Why the committee made these recommendations
Clopidogrel is an antiplatelet drug used after ischaemic stroke or TIA (sometimes called a 'mini stroke') to reduce the risk of blood clots that can cause further strokes. Clopidogrel is metabolised into its active form by an enzyme encoded by a gene called CYP2C19. In some people CYP2C19 has variations that reduce the enzyme's function (known as 'loss-of-function' variants or alleles). This means clopidogrel does not work as well in these people. Testing for these alleles is known as CYP2C19 genotype testing. It aims to identify people with CYP2C19 loss-of-function alleles so they can be offered alternative antiplatelet drugs to lower their risk of blood clots. Testing can be done in a laboratory or at the point of care (for example, on a stroke ward).

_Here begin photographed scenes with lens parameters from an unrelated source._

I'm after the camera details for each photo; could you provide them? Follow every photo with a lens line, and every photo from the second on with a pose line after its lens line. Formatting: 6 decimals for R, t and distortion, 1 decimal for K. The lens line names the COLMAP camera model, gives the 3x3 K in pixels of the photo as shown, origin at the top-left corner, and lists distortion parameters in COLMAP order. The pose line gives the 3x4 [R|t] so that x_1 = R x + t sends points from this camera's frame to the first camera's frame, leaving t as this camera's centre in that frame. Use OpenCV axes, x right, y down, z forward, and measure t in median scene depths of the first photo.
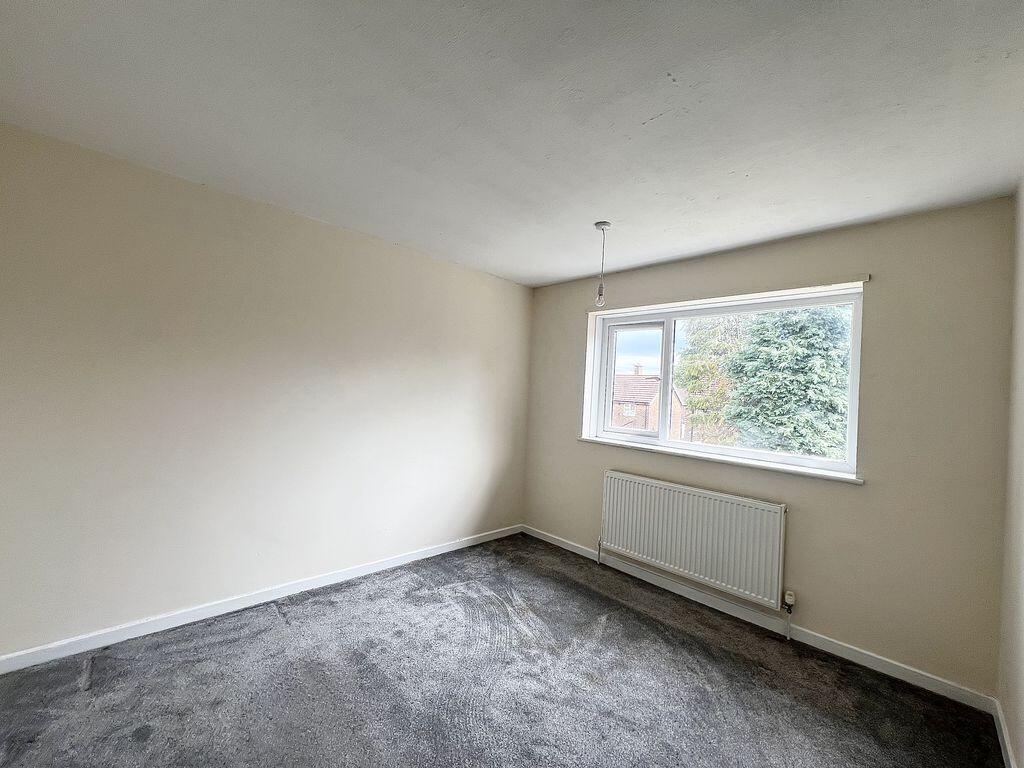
lens RADIAL K [[409.8, 0, 512.0], [0, 409.8, 384.0], [0, 0, 1]] dist [0.001422, 0.000006]
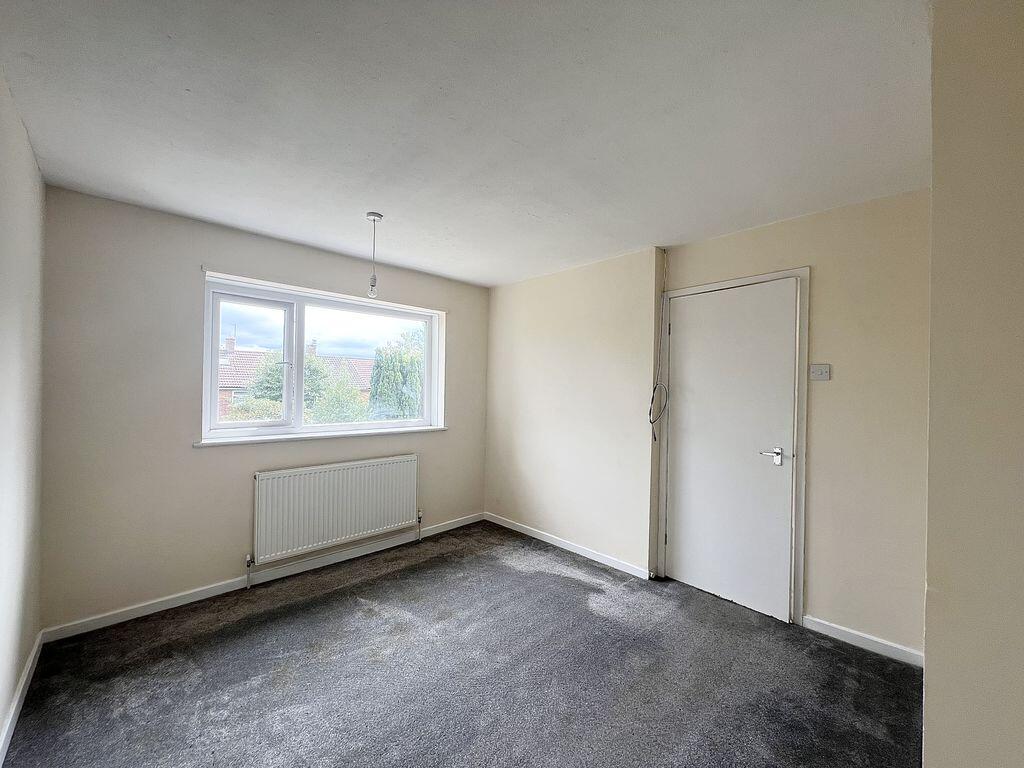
lens RADIAL K [[432.8, 0, 512.0], [0, 432.8, 384.0], [0, 0, 1]] dist [-0.000508, 0.000255]
pose [[-0.008687, -0.050772, 0.998672, -0.792707], [-0.034410, 0.998134, 0.050445, -0.040610], [-0.999370, -0.033926, -0.010418, 0.614162]]
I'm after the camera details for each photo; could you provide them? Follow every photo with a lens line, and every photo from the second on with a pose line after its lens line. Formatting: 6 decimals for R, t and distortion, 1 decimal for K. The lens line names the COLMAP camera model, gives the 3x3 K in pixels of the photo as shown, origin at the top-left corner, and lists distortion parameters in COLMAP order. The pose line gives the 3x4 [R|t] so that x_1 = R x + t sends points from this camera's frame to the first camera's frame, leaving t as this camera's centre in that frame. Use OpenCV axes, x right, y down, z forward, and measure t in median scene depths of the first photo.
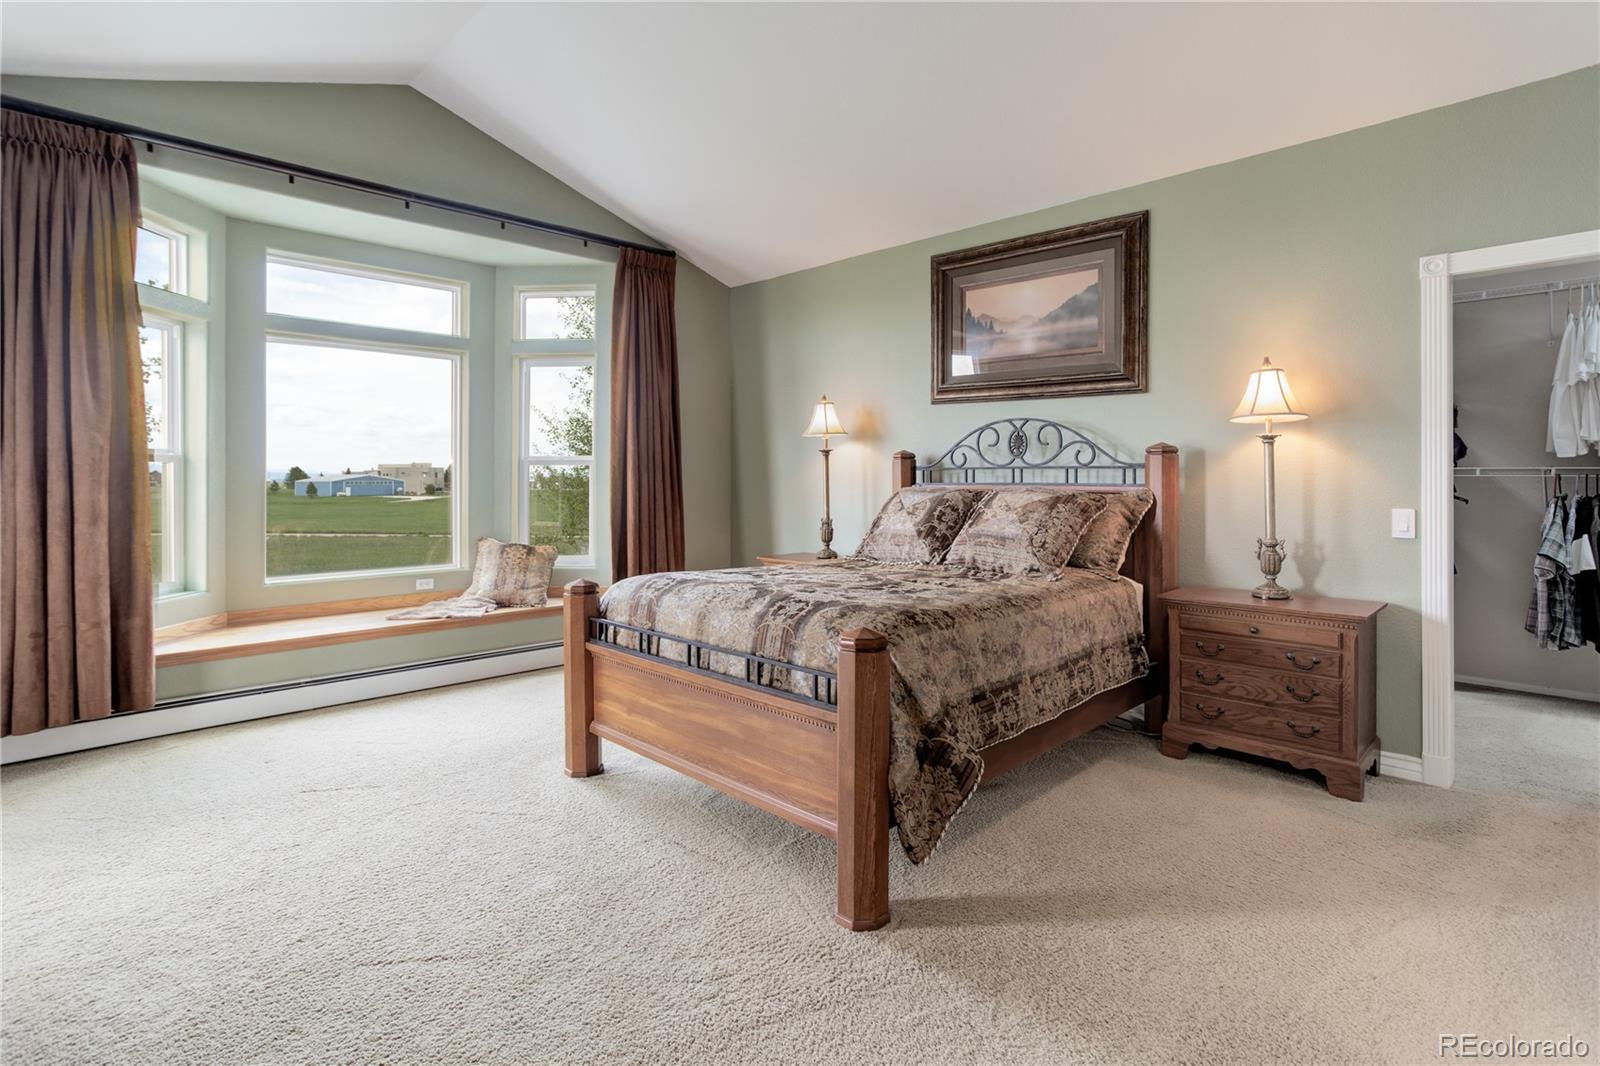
lens RADIAL K [[783.5, 0, 795.9], [0, 783.5, 523.4], [0, 0, 1]] dist [-0.057547, 0.037520]
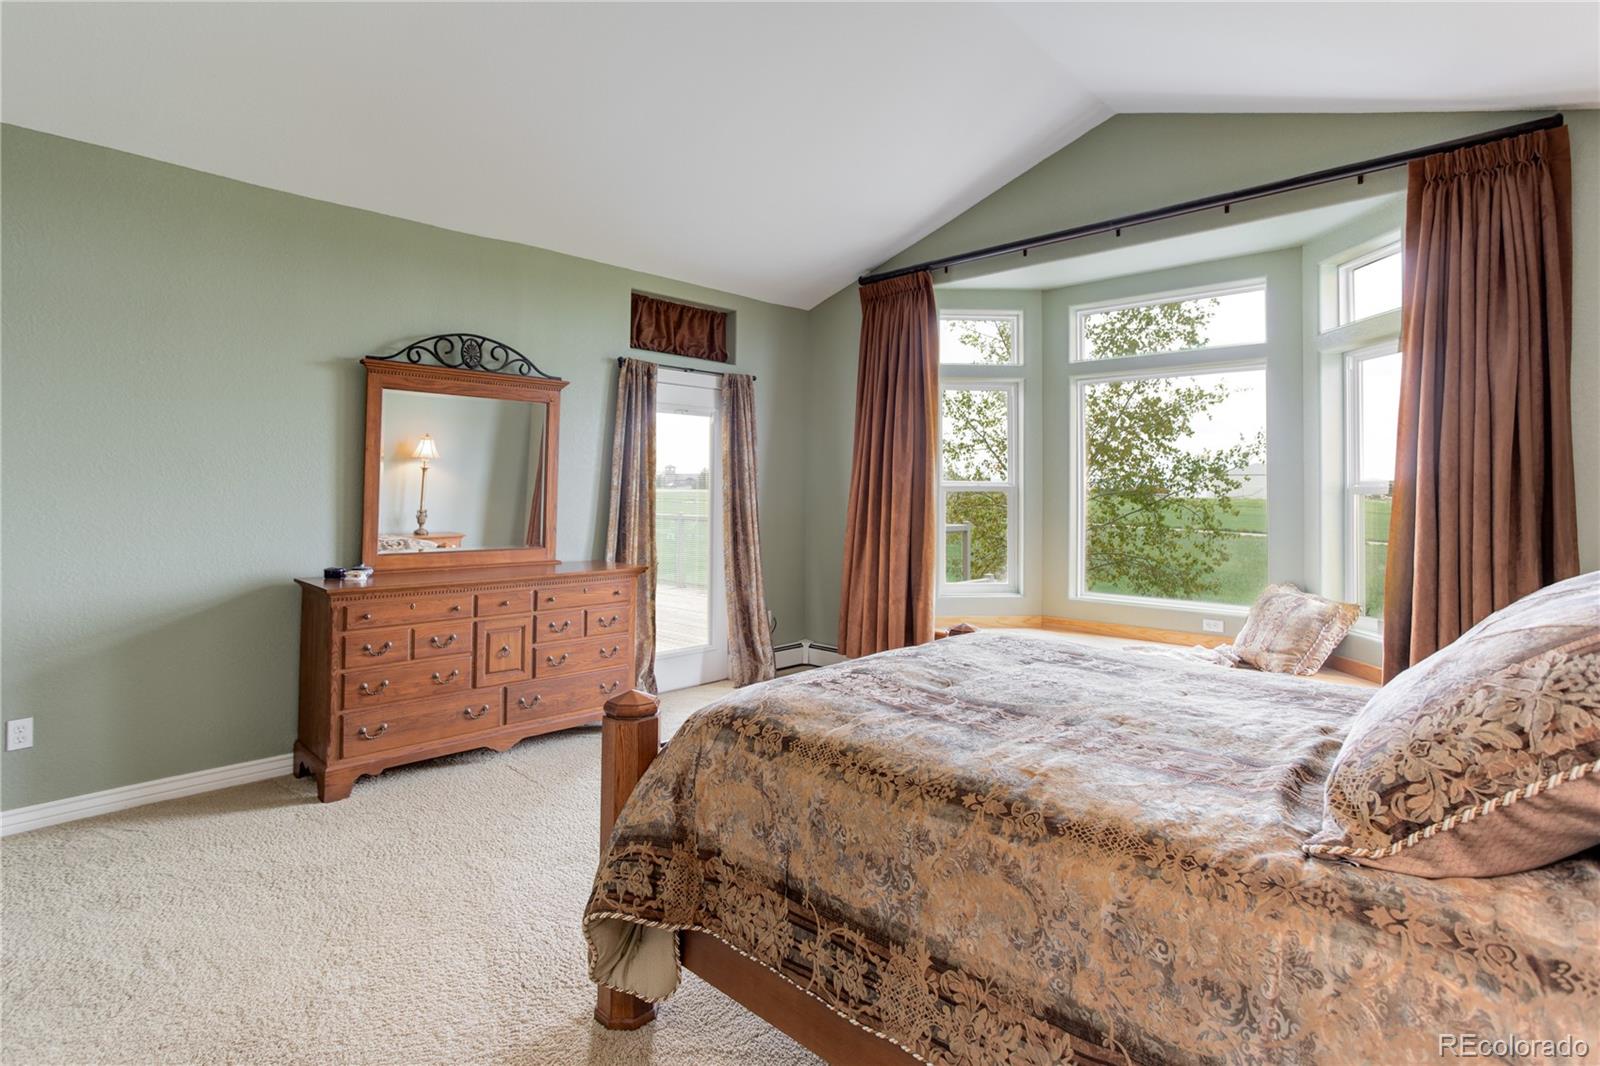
lens RADIAL K [[813.3, 0, 796.6], [0, 813.3, 493.6], [0, 0, 1]] dist [-0.049093, 0.000578]
pose [[0.019192, 0.001523, -0.999815, 0.651756], [-0.063215, 0.998000, 0.000307, -0.064788], [0.997815, 0.063198, 0.019250, 0.739722]]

There is good clinical evidence that people with loss-of-function CYP2C19 alleles who have clopidogrel are more likely to have further strokes compared with people without loss-of-function CYP2C19 alleles. Clinical experts agreed that it would be beneficial to treat people with loss-of-function CYP2C19 alleles with alternative antiplatelet treatment, but the evidence was less clear on the size of this benefit. The economic evidence shows that CYP2C19 genotype testing is cost effective compared with not testing, regardless of which alternative antiplatelet therapy people have. So CYP2C19 genotype testing is recommended.
The long-term health benefits of laboratory-based and point-of-care CYP2C19 genotype testing are very similar. But, some less-common loss-of-function CYP2C19 alleles occur at a higher rate in certain ethnic groups. This means that tests that only identify the most common alleles may disproportionately fail to identify people with loss-of-function alleles in these groups. Laboratory-based testing could identify a wider range of alleles than point-of-care tests. It can also be changed more easily to test for other pharmacogenomic markers if needed. Centralised laboratory testing would also provide more consistency across the NHS. So, laboratory tests should be used if possible.
Evidence from studies provided by the company suggests that the Genedrive CYP2C19 ID Kit works well. It can detect more CYP2C19 alleles than the Genomadix Cube point-of-care test. It also:
There are likely to be considerable barriers to implementing laboratory-based testing for everyone who has had an ischaemic stroke or a TIA. If laboratory-based testing is not available, or it will take a long time to develop capacity to provide it, then point-of-care tests could be used. So, the Genedrive CYP2C19 ID Kit should be used when laboratory-based testing is not available.
There is good evidence that the Genomadix Cube point-of-care test can accurately detect 2 of the most common loss-of-function CYP2C19 alleles. But it does not detect other less-common alleles, so it should only be used when laboratory-based testing and the Genedrive CYP2C19 ID Kit are not available.